31** The many Space Shuttles.
32* CoolTrain: The 6399 Airport Shuttle monorail. Never mind that hardly anyone('s parents) could afford that and the matching airport.
33* EarlyInstallmentWeirdness: The earliest road vehicles from the first few years of LEGO Town were rather inconsistent on scale: some could fit a minifig, others were much too small to do so.
34* FamilyFriendlyFirearms: LEGO Town/City remains the only theme with no guns at all. LEGO even went as far as not making any opaque green bricks for decades so that nobody could build tanks.
35* LongRunner: The modern LEGO City theme has existed in some form since 1978. If LEGOLAND is counted, it goes back as far as 1969.
36* MythologyGag:
37** The son in set 60291, Modern Family House, is a big ''{{WesternAnimation/Ninjago}}'' fan. He has a shirt with Lloyd's face, and his room has some fictional merch for the franchise as well as a video game.
38** The astronauts in set 60350, the Lunar Research Base, have received a postcard from [[Toys/LegoFriends Heartlake City]].
39** Set 1592, Town Square Castle Scene, includes a statue of OurFounder -- who is one of the pre-1978 minifigures without movable arms or legs.
40* NoPlansNoPrototypeNoBackup: The Airport Shuttle fell victim to this, as the manufacturing of the tracks was outsourced to a company that then went bankrupt, the tooling for the parts going with them. Rather than find a new supplier, LEGO ended production, leaving this as one of the rarest sets in existence.
41* ProductPlacement: LEGO feature several actual brands in the past such as Shell, Exxon, Philips, Maersk or P&O Stena.
42* {{Retraux}}: The 7731 Mail Van and 7732 Postal Plane sets, both from 2008, evoke 1980s design cues combined with modern parts in a sub-theme that had not been seen proper since the 80s.
43* RunningGag: The commercials often feature someone shouting "HEY!"
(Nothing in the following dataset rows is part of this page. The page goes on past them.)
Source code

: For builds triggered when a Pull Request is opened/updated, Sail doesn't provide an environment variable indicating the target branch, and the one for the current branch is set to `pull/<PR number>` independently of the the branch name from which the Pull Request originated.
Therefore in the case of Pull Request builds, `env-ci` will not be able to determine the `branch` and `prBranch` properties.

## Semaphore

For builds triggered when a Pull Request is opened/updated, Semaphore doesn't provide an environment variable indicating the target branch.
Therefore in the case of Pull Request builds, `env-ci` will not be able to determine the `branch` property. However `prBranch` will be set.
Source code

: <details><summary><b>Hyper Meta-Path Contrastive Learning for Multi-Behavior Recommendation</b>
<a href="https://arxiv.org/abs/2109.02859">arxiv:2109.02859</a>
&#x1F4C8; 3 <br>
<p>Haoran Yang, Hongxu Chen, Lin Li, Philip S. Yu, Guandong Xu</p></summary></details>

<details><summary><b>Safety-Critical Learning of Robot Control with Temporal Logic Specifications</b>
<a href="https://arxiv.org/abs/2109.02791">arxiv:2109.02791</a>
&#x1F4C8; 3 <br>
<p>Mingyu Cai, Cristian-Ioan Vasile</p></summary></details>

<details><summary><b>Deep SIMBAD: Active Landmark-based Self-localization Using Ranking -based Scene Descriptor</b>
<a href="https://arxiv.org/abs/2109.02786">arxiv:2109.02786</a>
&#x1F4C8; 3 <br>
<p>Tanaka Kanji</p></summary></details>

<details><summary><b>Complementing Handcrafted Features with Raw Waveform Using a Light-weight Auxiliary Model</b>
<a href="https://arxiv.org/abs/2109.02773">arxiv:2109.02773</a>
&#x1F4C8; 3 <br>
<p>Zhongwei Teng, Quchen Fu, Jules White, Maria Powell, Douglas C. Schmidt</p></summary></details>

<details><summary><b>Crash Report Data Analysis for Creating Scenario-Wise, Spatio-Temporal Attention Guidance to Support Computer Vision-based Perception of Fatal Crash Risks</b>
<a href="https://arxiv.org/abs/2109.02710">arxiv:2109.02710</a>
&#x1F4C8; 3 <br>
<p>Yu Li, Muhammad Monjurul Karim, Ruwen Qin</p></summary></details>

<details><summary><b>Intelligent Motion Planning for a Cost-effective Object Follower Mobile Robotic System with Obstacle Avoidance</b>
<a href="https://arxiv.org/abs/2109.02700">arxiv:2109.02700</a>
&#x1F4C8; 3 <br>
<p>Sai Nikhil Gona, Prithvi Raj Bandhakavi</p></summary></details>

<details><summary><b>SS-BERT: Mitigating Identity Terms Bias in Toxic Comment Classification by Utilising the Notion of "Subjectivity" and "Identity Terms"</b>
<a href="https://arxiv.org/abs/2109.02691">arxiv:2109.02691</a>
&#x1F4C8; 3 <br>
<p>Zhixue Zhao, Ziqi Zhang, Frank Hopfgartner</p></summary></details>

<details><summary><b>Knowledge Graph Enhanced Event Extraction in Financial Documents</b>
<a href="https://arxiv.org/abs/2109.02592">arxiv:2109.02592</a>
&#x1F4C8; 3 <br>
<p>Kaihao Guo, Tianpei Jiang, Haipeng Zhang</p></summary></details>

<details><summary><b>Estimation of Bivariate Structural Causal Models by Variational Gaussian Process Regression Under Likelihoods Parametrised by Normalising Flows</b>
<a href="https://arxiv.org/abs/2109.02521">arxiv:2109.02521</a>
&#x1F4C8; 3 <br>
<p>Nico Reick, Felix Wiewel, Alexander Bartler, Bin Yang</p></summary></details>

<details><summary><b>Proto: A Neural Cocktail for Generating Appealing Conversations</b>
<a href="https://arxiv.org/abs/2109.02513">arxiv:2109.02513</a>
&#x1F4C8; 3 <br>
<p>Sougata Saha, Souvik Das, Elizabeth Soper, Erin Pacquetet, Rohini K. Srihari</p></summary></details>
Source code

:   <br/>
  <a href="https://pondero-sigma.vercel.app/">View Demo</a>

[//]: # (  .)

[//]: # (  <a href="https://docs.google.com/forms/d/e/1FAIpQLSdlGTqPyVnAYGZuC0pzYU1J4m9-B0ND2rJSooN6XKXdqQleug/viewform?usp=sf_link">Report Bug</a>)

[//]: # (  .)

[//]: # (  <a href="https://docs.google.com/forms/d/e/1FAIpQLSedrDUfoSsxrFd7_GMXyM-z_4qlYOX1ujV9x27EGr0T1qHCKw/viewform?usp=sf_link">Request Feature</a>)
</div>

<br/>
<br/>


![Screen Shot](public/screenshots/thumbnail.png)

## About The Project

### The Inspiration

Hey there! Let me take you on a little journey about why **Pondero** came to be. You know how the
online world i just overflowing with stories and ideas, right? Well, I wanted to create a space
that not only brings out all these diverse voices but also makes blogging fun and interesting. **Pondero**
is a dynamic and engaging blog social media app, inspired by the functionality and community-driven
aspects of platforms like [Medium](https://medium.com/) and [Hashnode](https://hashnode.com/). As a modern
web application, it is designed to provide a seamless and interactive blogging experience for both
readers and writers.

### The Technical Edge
44* ThreateningShark: From [[TheNineties the 1990s]] on, several sets included the two-part sharks originally designed for Toys/LEGOPirates.
45* VillainousGoldTooth: One particular LEGO minifigure face is a sneering grin with a single gold tooth on the upper jaw. It was introduced in 2003's ''World City'' theme and is very commonly used for crooks and robbers in ''LEGO City'', such as Handsome Hank.